04 March 2008
Mixed Media Explorations, Week One, Step One
One of my Yahoo Groups, The Artist's Circle, is doing a four week workshop based on Beryl Taylor's book, Mixed Media Explorations: Blending Paper, Fabric and Embellishment to Create Inspired Designs. Elizabeth is our workshop leader; check out her blog for a couple of examples of what this is supposed to look like! Yesterday began Week One, stitching on hot-water soluble fabric, but I didn't begin until today. Basically, we were supposed to sew fibers, cords and fabric pieces on top of Solvy, making sure that our stich lines intersected so that everything would remain attached when the Solvy was washed away. Then, when done with the stitching, we wash the Solvy away in warm water and let the piece dry. Could it be that simple for me?
To begin with, to couch the fibers in, you need a machine with a zig-zag stitch and, as some of you know, my 60-some-odd-year-old sewing machine doesn't have a zig-zag stitch. But I really wanted to be able to do this, and to participate fully in all of the exercises, so I rented a machine from Redlands Sewing Center. I got a Bernette 320, a very basic machine, but it does do a zig-zag. At least, it did when I picked it up. After practicing couching a few fibers, because I'd never done that before, the tension on the zig-zag stitch got all wonky, and I never could get it straightened out. Oddly enough, the more complicated three-step zig-zag stitch works just fine, as does one other decorative stitch that I don't know the name of. It's just the regular zig-zag stitch that doesn't work right. So, I'll use the three-step zig-zap stitch, right?
Wrong. The machine hates the combination of Solvy and the three-step zig-zag stitch. I can't remember how many times I had to take the needle plate off and dig threads out of the feed dogs and bobbin case. It just keep eating the Solvy and the thread. When I switched to a straight stitch and sewed very slowly -- I swear, I could have hand-stitched as quickly -- it all seemed to work for me. Also, using one layer of Solvy instead of two made a big difference. I wonder if I could do the three-step zig-zag on one layer of Solvy? I'm just too tired to find out tonight.

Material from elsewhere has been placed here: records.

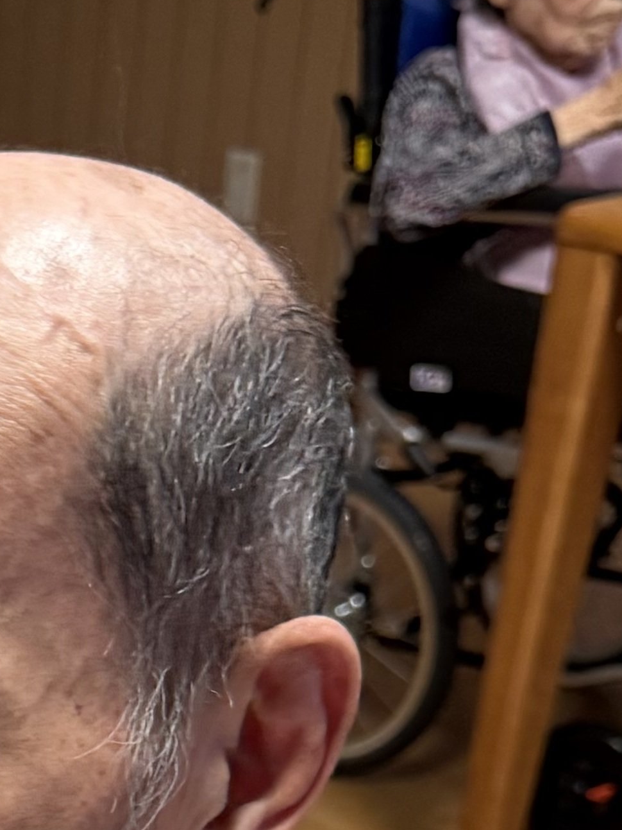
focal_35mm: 106
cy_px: 1280
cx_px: -489
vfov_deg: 16.7
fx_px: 2539
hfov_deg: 12.7
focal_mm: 6.8
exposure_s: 1/50
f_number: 1.8
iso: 250
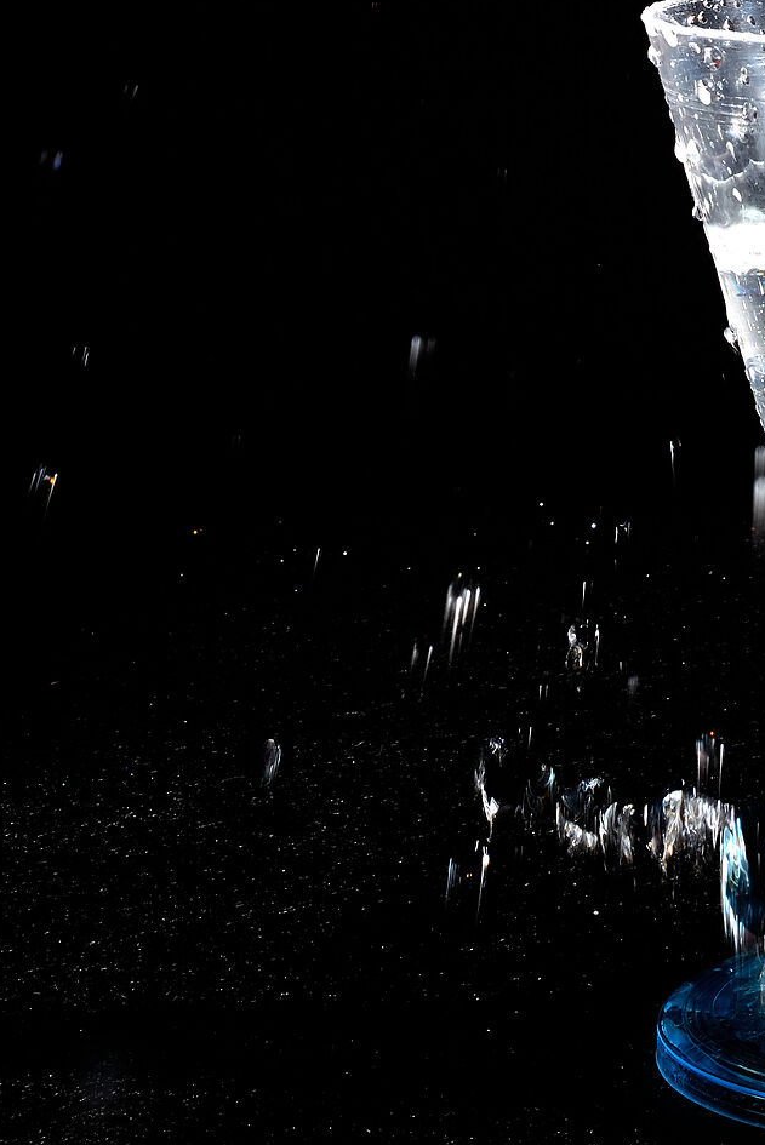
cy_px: -114
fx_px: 4043
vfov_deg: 15.7
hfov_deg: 10.7
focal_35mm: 127
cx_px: 877
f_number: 18
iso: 100
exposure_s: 1/8
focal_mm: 50
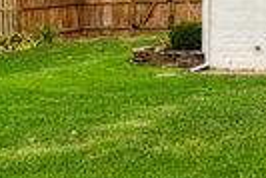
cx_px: 532
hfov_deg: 17.9
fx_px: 577
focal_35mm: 78
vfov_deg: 17.0
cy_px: -15
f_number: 8
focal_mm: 16
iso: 1250
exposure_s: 1/640
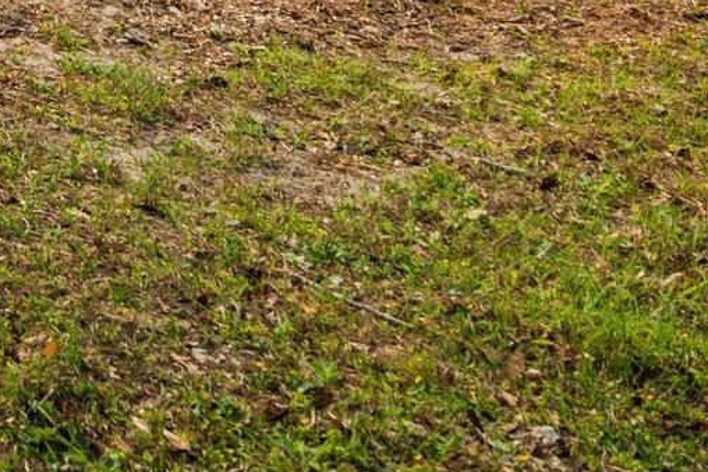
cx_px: -421
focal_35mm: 125
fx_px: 2459
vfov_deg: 10.2
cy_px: -466
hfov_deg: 14.9
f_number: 9
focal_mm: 31
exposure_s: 1/500
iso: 250
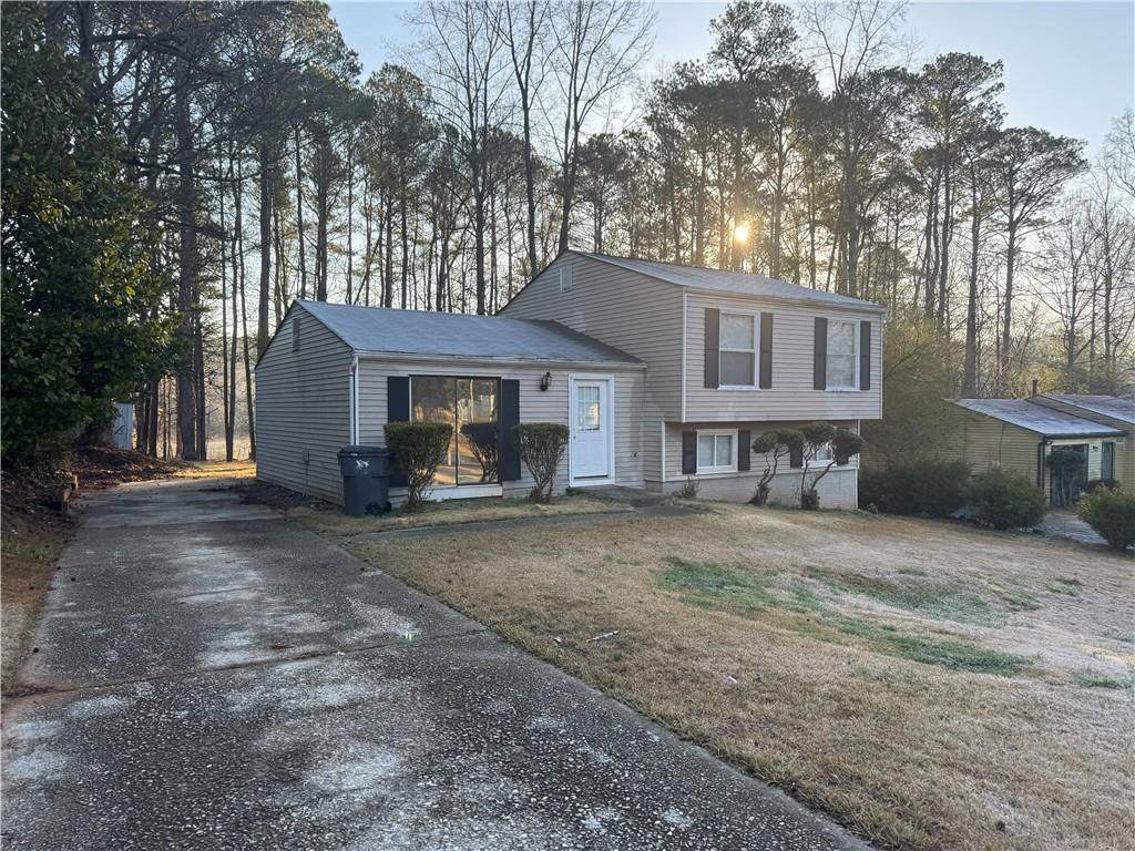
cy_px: 426
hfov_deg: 71.6
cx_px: 568
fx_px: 787
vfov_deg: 56.8
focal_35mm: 24
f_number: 1.78
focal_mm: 6.76
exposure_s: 1/539
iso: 80
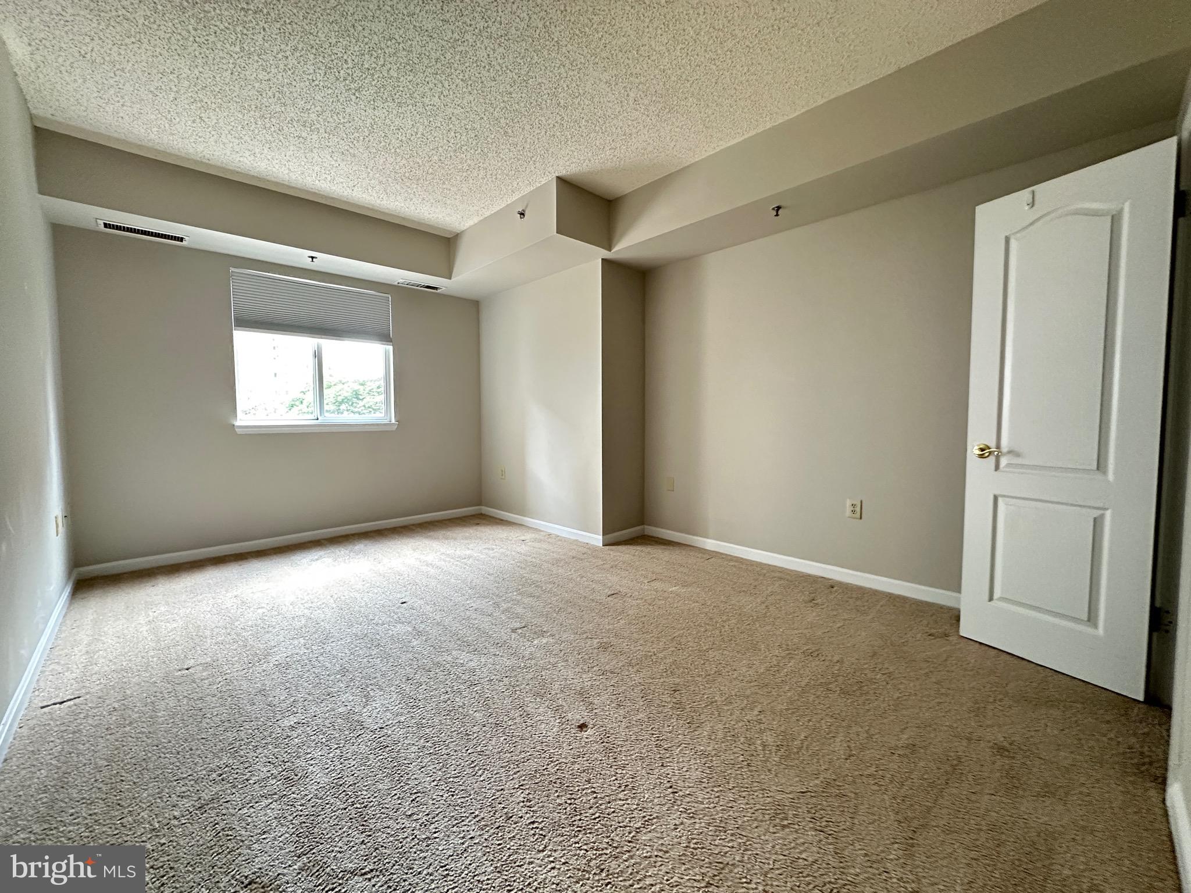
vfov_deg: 85.7
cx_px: 596
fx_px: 482
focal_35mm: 14
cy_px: 446
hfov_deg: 102.1
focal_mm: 2.22
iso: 640
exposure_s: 1/60
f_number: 2.2
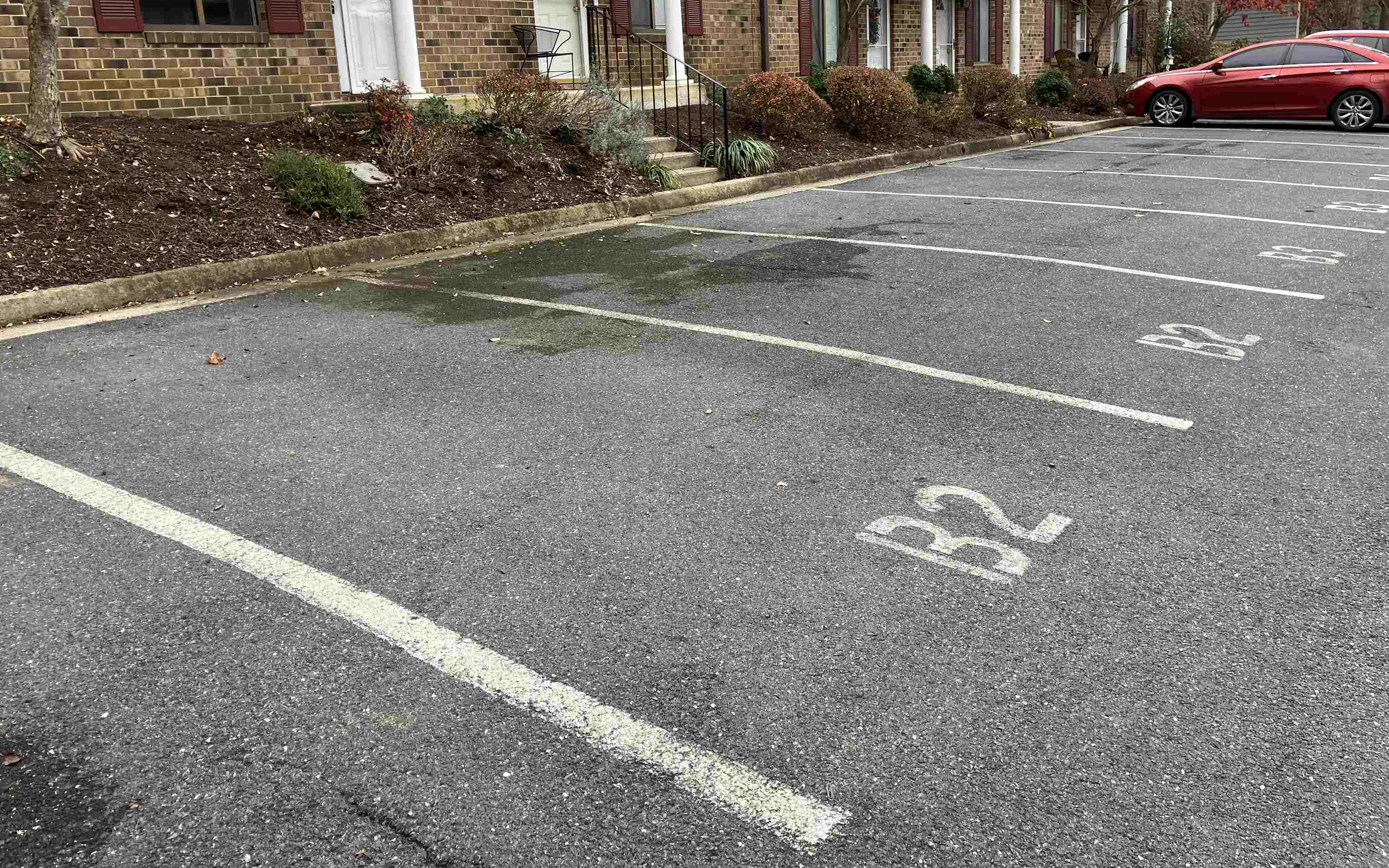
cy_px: 355
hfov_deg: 62.9
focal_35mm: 30
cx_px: 697
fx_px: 1136
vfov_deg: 41.7
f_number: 1.8
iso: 25
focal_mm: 3.99
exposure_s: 1/207
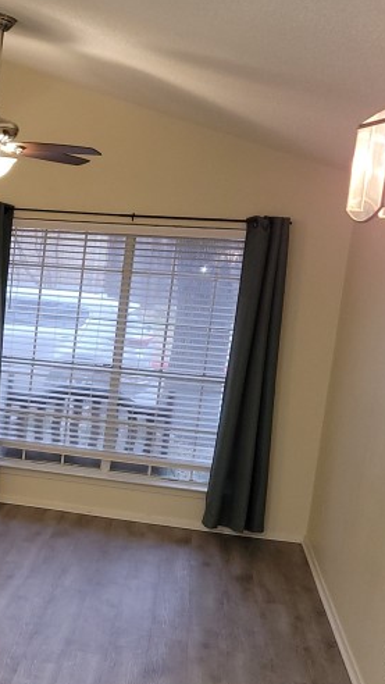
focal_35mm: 59
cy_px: 438
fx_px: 1070
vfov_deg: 35.2
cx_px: -163
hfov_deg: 18.5
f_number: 1.8
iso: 100
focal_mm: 5.4
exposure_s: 1/24
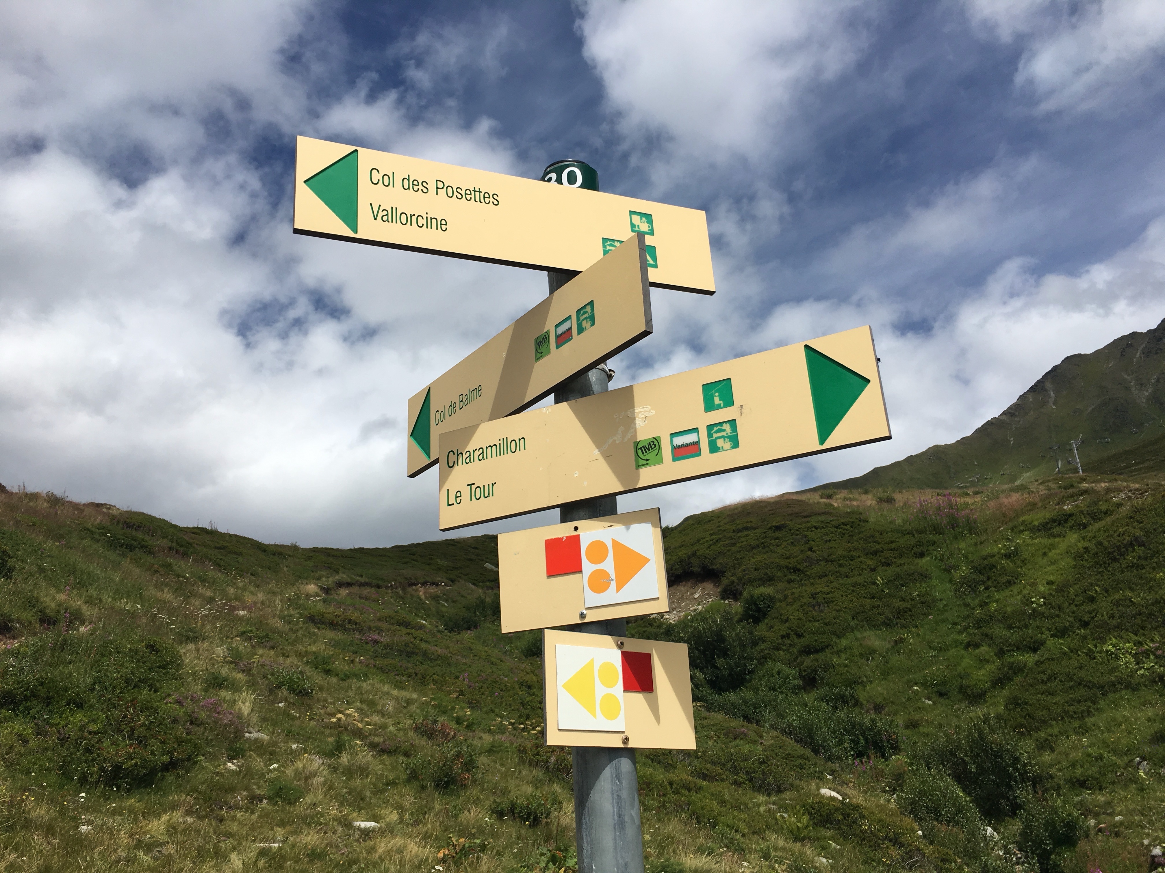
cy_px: 436
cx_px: 582
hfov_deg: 61.7
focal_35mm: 29
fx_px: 976
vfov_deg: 48.2
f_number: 2.2
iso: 25
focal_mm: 4.15
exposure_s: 1/3344
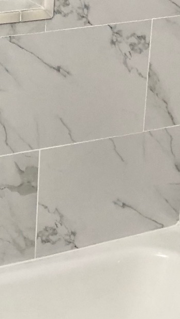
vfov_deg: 20.2
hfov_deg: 11.3
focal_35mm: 103
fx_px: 873
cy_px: 15
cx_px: -89
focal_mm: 3.99
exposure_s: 1/30
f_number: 1.8
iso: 40
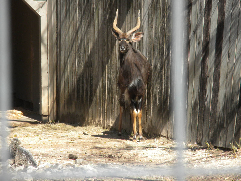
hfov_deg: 7.6
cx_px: 120
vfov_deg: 5.7
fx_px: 1810
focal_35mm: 260
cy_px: 90
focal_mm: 46.2
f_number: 5.3
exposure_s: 1/435
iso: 120
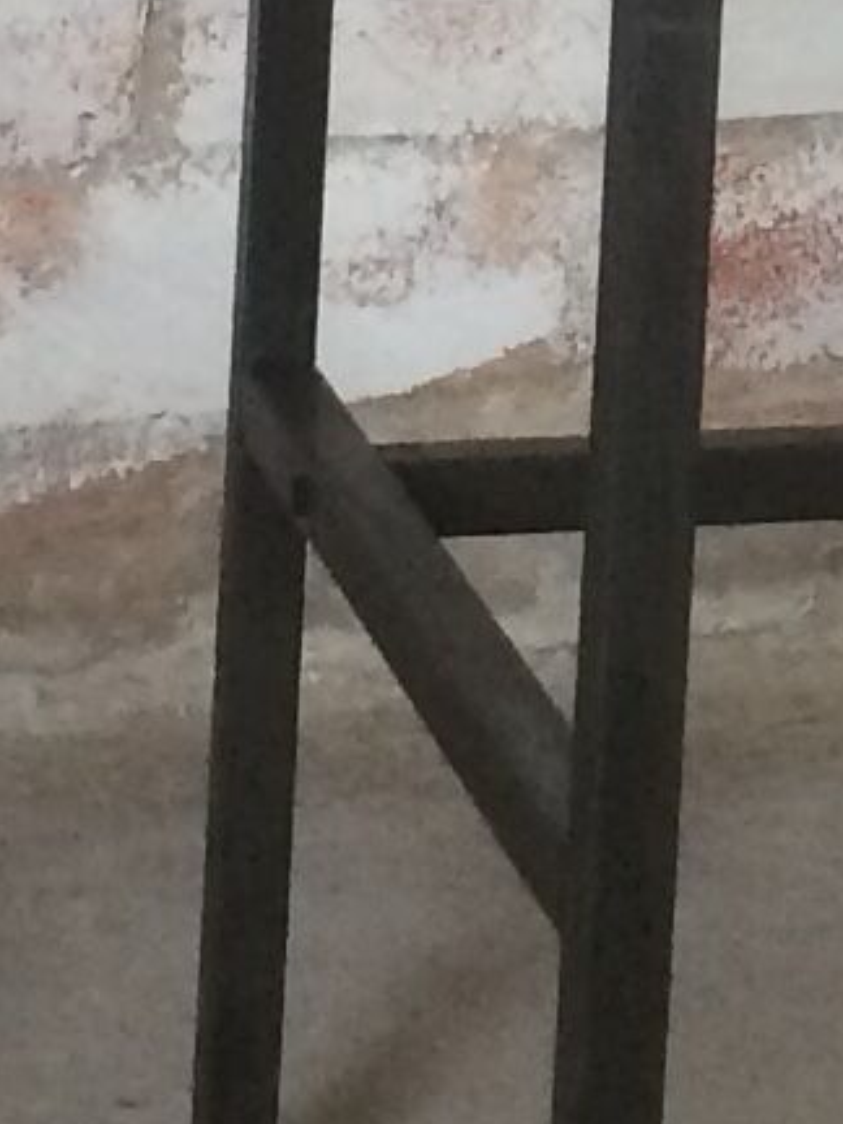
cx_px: 1223
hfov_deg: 6.7
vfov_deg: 8.5
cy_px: -1278
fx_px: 7111
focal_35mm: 219
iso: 125
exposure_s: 1/30
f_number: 2.2
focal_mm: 4.15
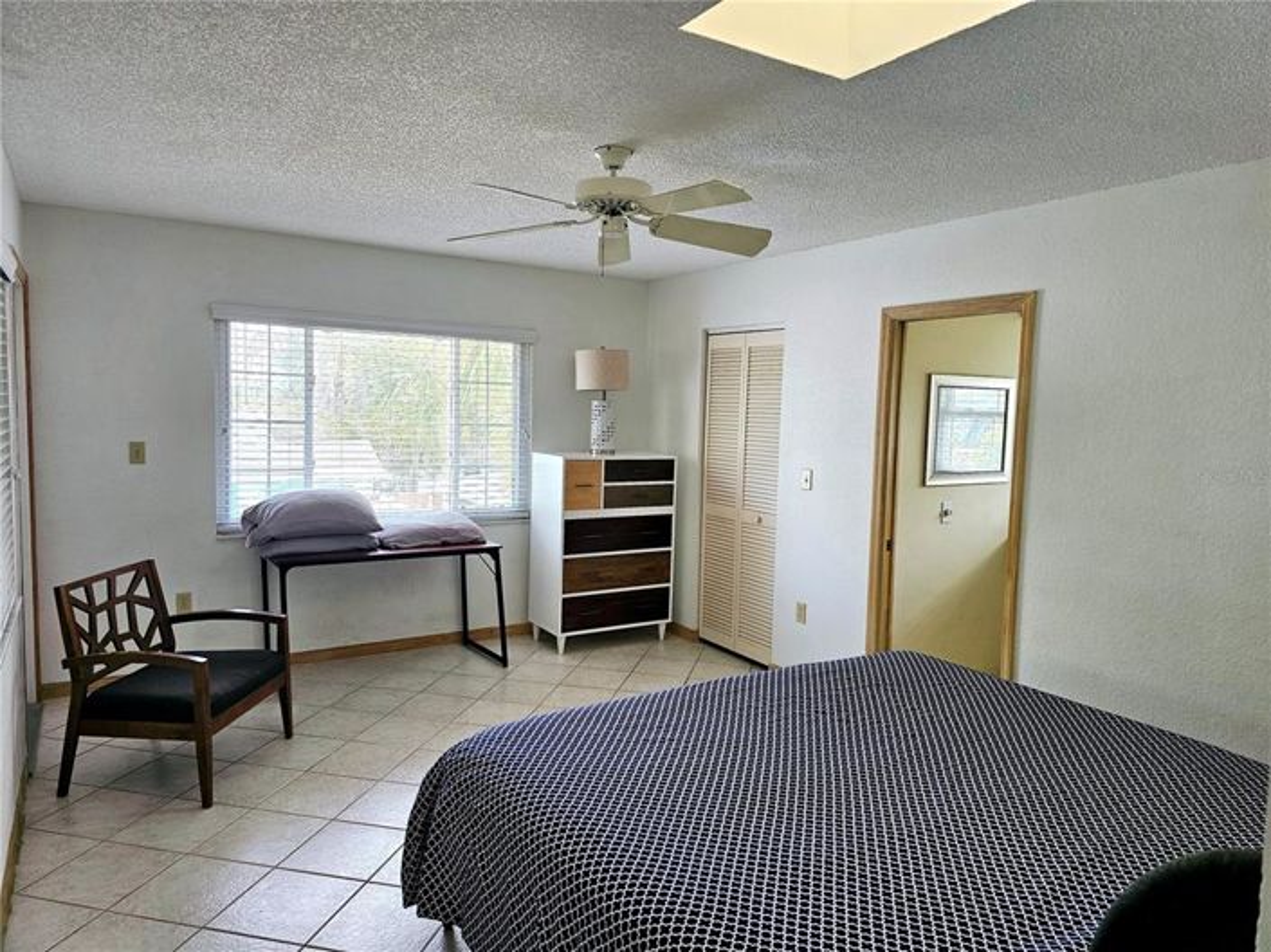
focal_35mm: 23
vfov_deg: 58.8
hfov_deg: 74.0
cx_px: 636
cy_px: 476
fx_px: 844
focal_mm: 6.3
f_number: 1.7
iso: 80
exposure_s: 1/120
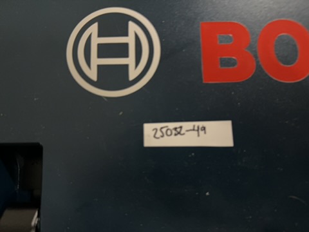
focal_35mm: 24
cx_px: 154
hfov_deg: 71.6
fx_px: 214
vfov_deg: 56.8
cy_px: 116
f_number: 1.78
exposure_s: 1/24
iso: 1000
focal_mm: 6.76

Here are my presentable samples from tonight's sewing. The top two are just snippets of fabric sewed down to Solvy with intersecting threads. In theory, when I wash the Solvy off, the grid pattern should hold up. The bottom sample is some free-motion stitching on Solvy. I should just have a lacy pattern of threads when the Solvy dissolves. I have to wait until John gets home from work before I wash the Solvy off of these, because he wants to watch the process. He's always curious about my art, and one of my biggest supporters.
Did anyone notice the irony of the fact that what I ended up doing, I could have done with my old reliable, wonderful sewing machine? It didn't escape me.